* **GOAL**: Copy the text of the material below verbatim, line for line, and leave the pictures out.
━━ SUPPLIED INFORMATION ━━
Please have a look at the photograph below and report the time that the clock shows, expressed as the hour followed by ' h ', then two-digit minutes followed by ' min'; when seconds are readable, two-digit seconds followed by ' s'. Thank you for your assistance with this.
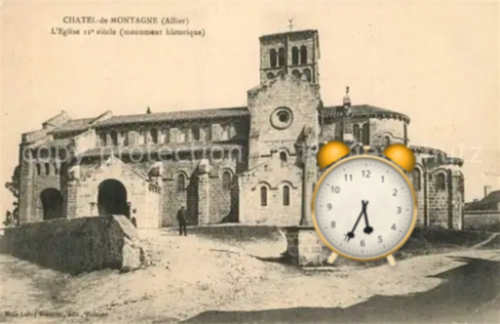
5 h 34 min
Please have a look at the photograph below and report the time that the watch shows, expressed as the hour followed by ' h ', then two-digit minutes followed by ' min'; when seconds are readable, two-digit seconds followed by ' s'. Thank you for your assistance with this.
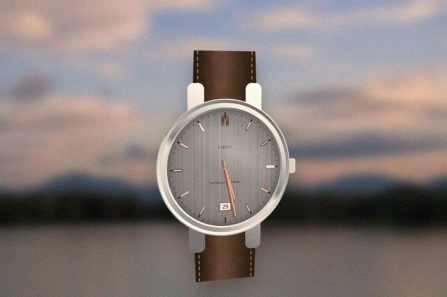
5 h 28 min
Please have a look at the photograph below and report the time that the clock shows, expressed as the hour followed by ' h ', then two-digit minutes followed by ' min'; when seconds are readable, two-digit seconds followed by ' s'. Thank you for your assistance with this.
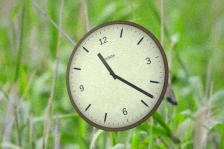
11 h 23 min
━━━
* **PROBLEM SOLUTION**:
Please have a look at the photograph below and report the time that the clock shows, expressed as the hour followed by ' h ', then two-digit minutes followed by ' min'; when seconds are readable, two-digit seconds followed by ' s'. Thank you for your assistance with this.
5 h 34 min
Please have a look at the photograph below and report the time that the watch shows, expressed as the hour followed by ' h ', then two-digit minutes followed by ' min'; when seconds are readable, two-digit seconds followed by ' s'. Thank you for your assistance with this.
5 h 28 min
Please have a look at the photograph below and report the time that the clock shows, expressed as the hour followed by ' h ', then two-digit minutes followed by ' min'; when seconds are readable, two-digit seconds followed by ' s'. Thank you for your assistance with this.
11 h 23 min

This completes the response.